:: Work order ::
Reproduce the material below word for word, omitting the pictures.
#### Extracted information ####
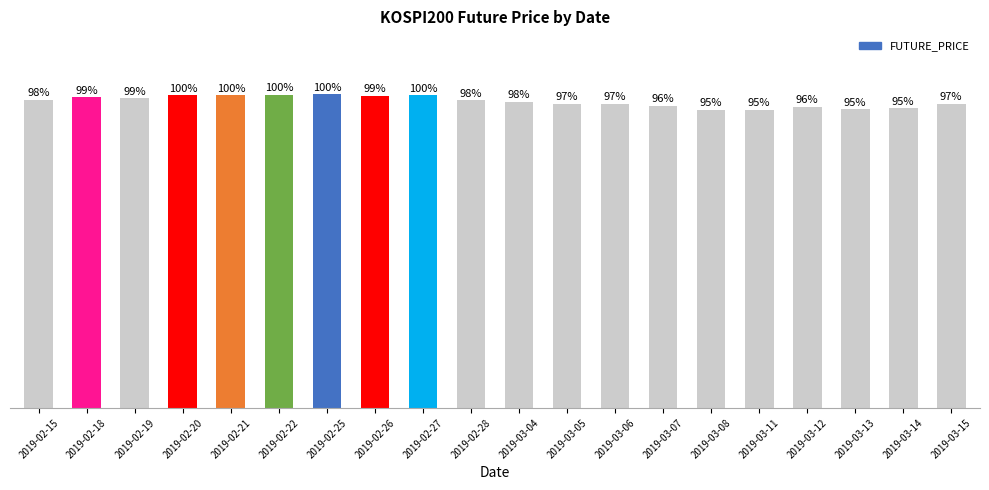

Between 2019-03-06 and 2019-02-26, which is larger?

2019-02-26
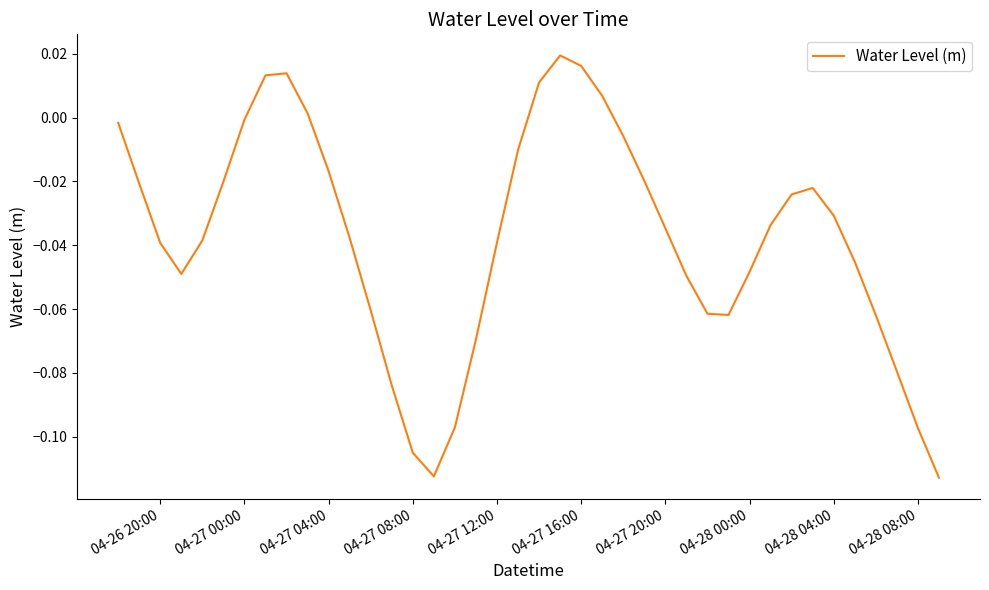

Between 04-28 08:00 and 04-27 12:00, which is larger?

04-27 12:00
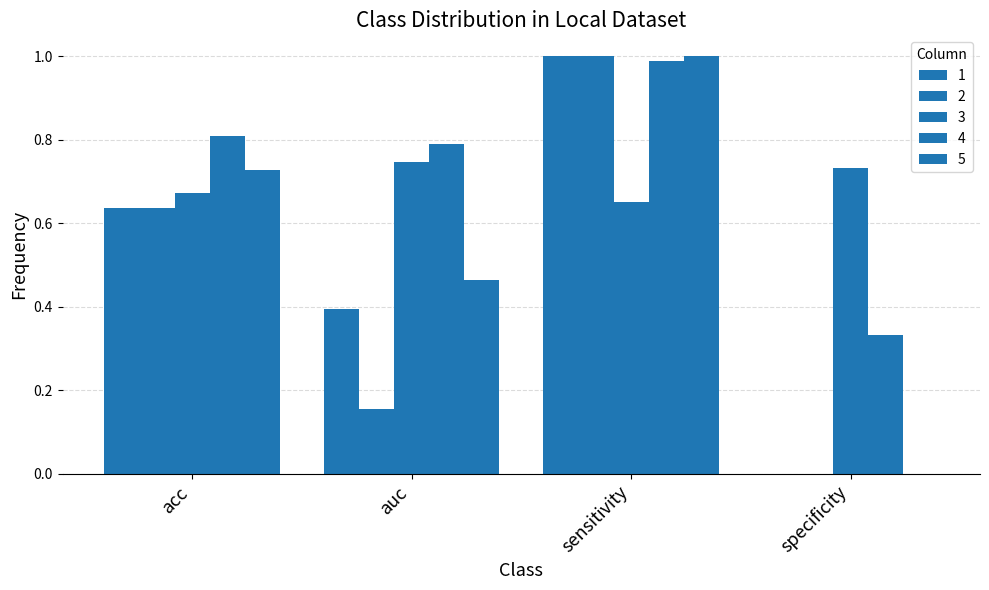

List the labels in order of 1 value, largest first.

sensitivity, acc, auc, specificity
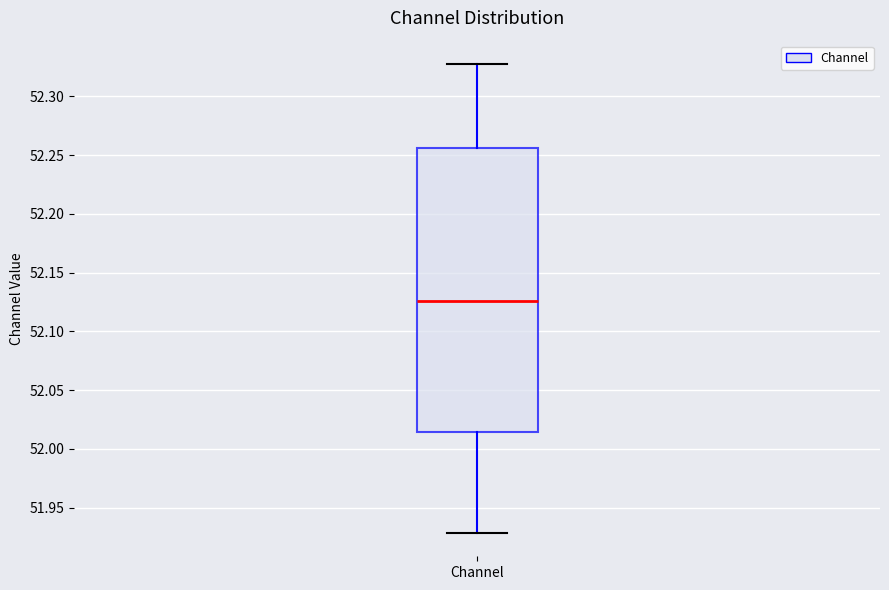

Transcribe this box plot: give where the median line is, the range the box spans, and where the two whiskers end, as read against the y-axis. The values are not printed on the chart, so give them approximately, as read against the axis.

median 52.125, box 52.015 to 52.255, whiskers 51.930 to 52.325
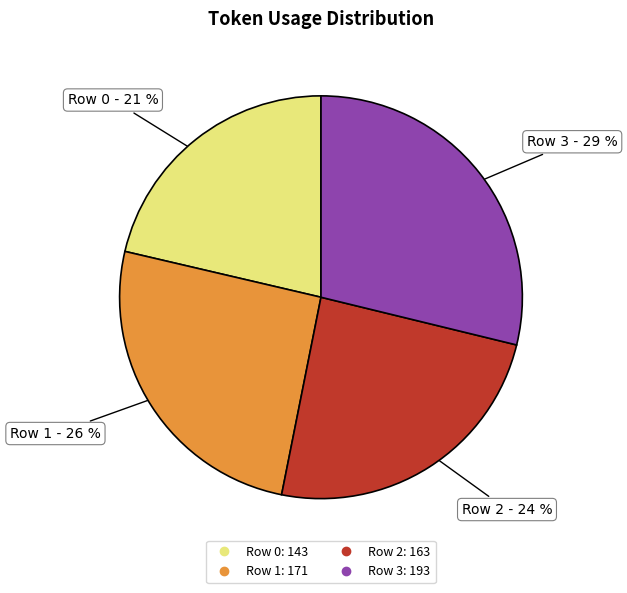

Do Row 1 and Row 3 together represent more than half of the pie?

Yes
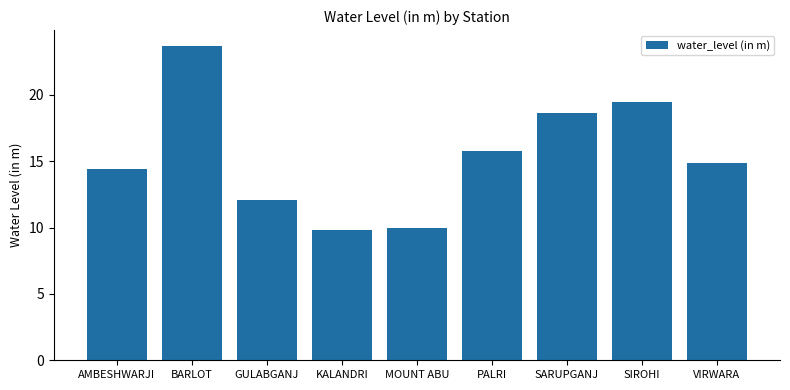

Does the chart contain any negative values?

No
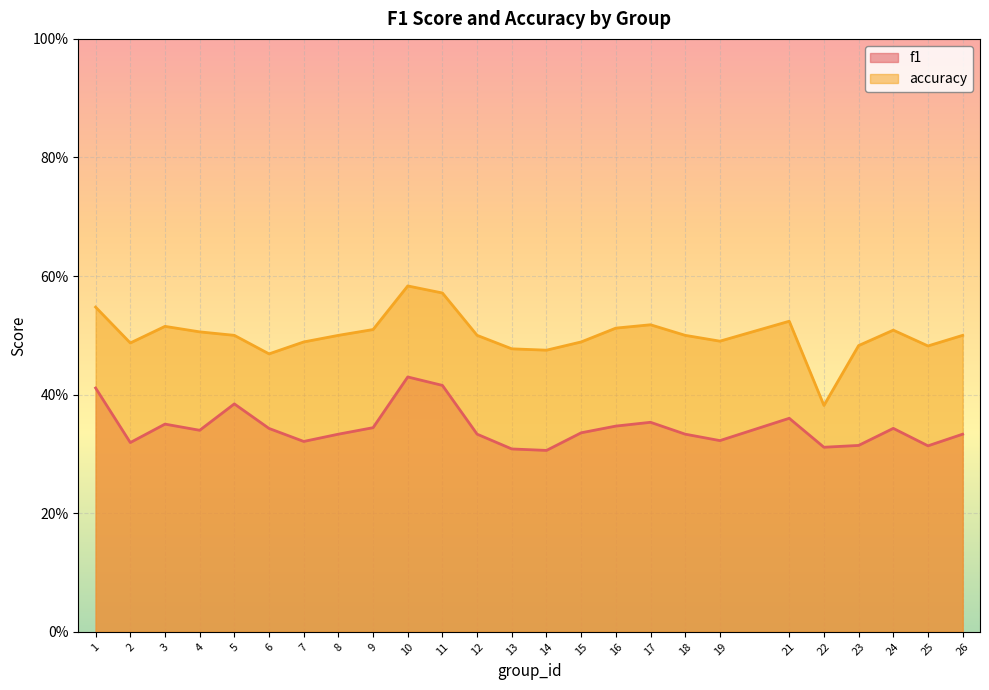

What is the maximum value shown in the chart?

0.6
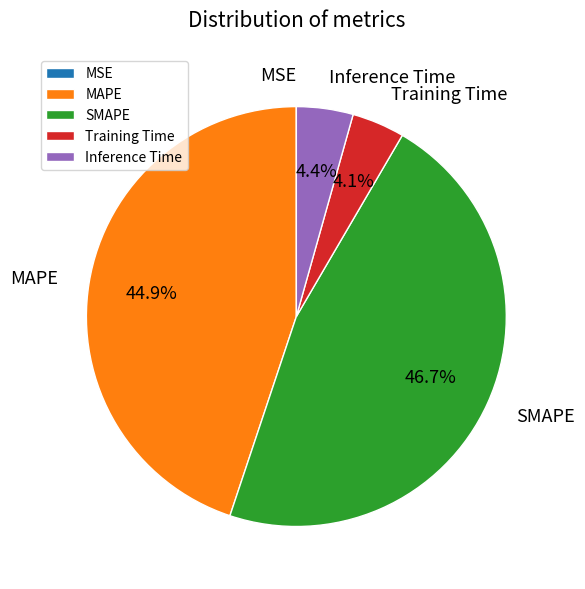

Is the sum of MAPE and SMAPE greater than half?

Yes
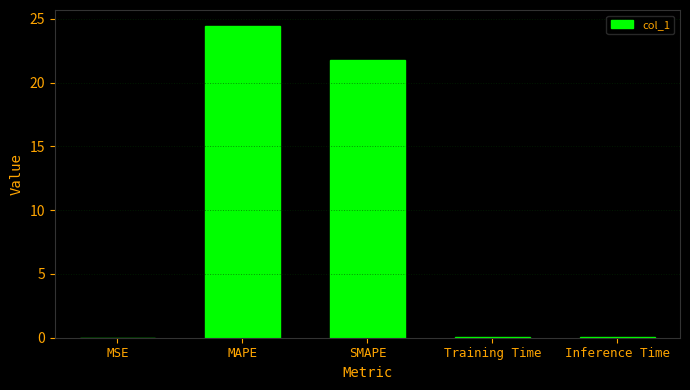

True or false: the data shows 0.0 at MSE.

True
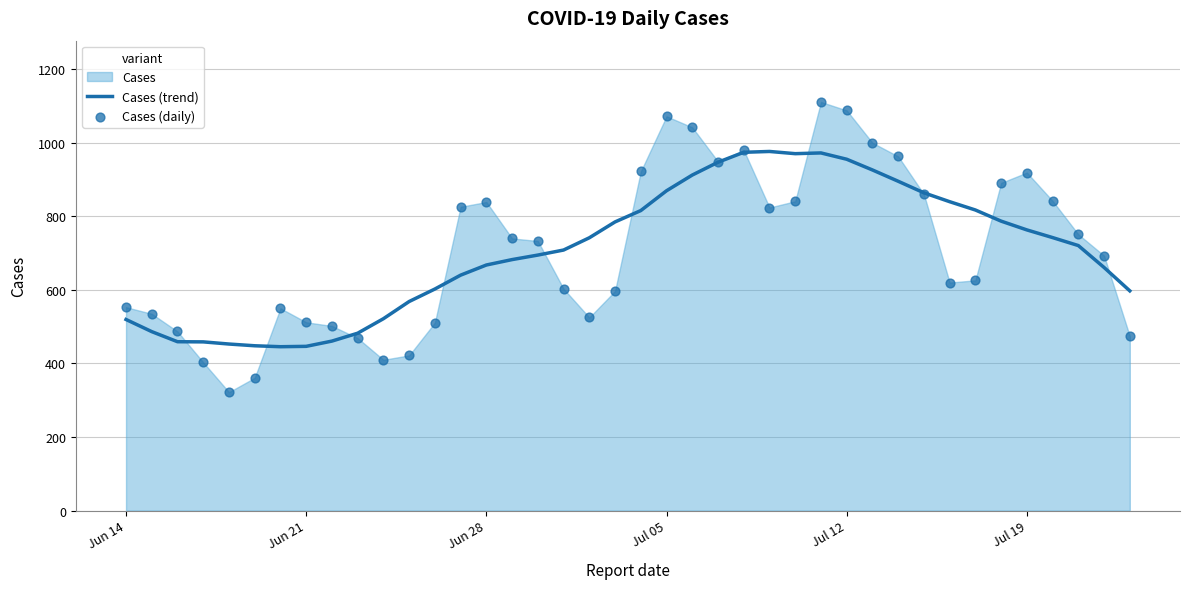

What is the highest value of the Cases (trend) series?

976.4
####
:: Expected output ::
Between 2019-03-06 and 2019-02-26, which is larger?

2019-02-26

Between 04-28 08:00 and 04-27 12:00, which is larger?

04-27 12:00

List the labels in order of 1 value, largest first.

sensitivity, acc, auc, specificity

Transcribe this box plot: give where the median line is, the range the box spans, and where the two whiskers end, as read against the y-axis. The values are not printed on the chart, so give them approximately, as read against the axis.

median 52.125, box 52.015 to 52.255, whiskers 51.930 to 52.325

Do Row 1 and Row 3 together represent more than half of the pie?

Yes

Does the chart contain any negative values?

No

What is the maximum value shown in the chart?

0.6

Is the sum of MAPE and SMAPE greater than half?

Yes

True or false: the data shows 0.0 at MSE.

True

What is the highest value of the Cases (trend) series?

976.4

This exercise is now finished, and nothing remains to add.